ACTIVITY: The entries below must be reproduced exactly; their pictures are not part of the copy.

[Stored data entries]
----

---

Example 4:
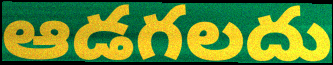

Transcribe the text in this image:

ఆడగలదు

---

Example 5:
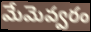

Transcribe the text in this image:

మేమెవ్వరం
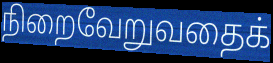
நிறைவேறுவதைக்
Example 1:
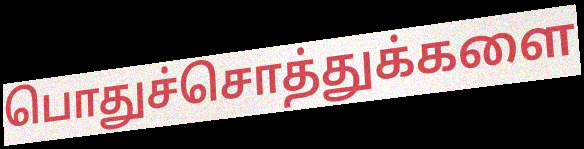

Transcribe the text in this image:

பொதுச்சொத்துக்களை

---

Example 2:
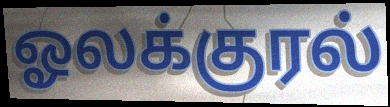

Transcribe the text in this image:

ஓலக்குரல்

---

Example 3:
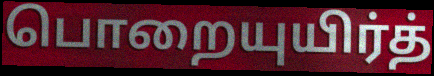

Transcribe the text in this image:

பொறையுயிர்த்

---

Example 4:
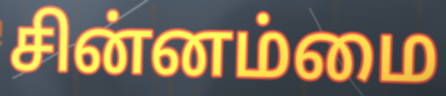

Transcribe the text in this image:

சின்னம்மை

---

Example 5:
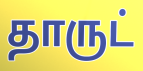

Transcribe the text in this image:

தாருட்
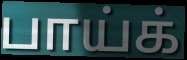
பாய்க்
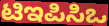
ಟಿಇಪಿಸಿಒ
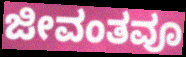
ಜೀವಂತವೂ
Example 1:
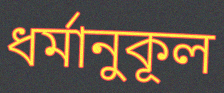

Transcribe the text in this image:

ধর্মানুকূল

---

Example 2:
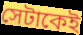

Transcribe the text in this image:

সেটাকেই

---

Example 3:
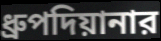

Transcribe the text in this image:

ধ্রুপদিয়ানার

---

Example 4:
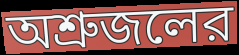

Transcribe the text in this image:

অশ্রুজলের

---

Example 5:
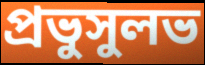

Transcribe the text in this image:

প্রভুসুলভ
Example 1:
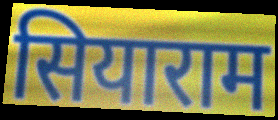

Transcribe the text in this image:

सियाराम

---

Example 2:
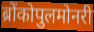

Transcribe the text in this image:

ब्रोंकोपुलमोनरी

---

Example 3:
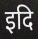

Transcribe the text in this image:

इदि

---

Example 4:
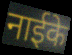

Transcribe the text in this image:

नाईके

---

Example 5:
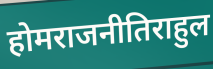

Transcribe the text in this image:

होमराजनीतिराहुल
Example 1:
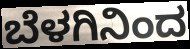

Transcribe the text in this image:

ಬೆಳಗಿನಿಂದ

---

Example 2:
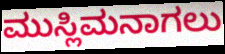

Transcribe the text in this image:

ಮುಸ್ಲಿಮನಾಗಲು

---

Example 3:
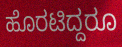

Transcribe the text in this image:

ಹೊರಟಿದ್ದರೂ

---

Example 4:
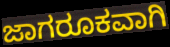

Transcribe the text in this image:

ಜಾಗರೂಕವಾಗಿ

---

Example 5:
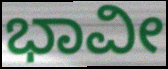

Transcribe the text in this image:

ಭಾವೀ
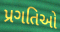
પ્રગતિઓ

----

EXERCISE RESPONSE:
---

Example 4:

Transcribe the text in this image:

ఆడగలదు

---

Example 5:

Transcribe the text in this image:

మేమెవ్వరం
நிறைவேறுவதைக்
Example 1:

Transcribe the text in this image:

பொதுச்சொத்துக்களை

---

Example 2:

Transcribe the text in this image:

ஓலக்குரல்

---

Example 3:

Transcribe the text in this image:

பொறையுயிர்த்

---

Example 4:

Transcribe the text in this image:

சின்னம்மை

---

Example 5:

Transcribe the text in this image:

தாருட்
பாய்க்
ಟಿಇಪಿಸಿಒ
ಜೀವಂತವೂ
Example 1:

Transcribe the text in this image:

ধর্মানুকূল

---

Example 2:

Transcribe the text in this image:

সেটাকেই

---

Example 3:

Transcribe the text in this image:

ধ্রুপদিয়ানার

---

Example 4:

Transcribe the text in this image:

অশ্রুজলের

---

Example 5:

Transcribe the text in this image:

প্রভুসুলভ
Example 1:

Transcribe the text in this image:

सियाराम

---

Example 2:

Transcribe the text in this image:

ब्रोंकोपुलमोनरी

---

Example 3:

Transcribe the text in this image:

इदि

---

Example 4:

Transcribe the text in this image:

नाईके

---

Example 5:

Transcribe the text in this image:

होमराजनीतिराहुल
Example 1:

Transcribe the text in this image:

ಬೆಳಗಿನಿಂದ

---

Example 2:

Transcribe the text in this image:

ಮುಸ್ಲಿಮನಾಗಲು

---

Example 3:

Transcribe the text in this image:

ಹೊರಟಿದ್ದರೂ

---

Example 4:

Transcribe the text in this image:

ಜಾಗರೂಕವಾಗಿ

---

Example 5:

Transcribe the text in this image:

ಭಾವೀ
પ્રગતિઓ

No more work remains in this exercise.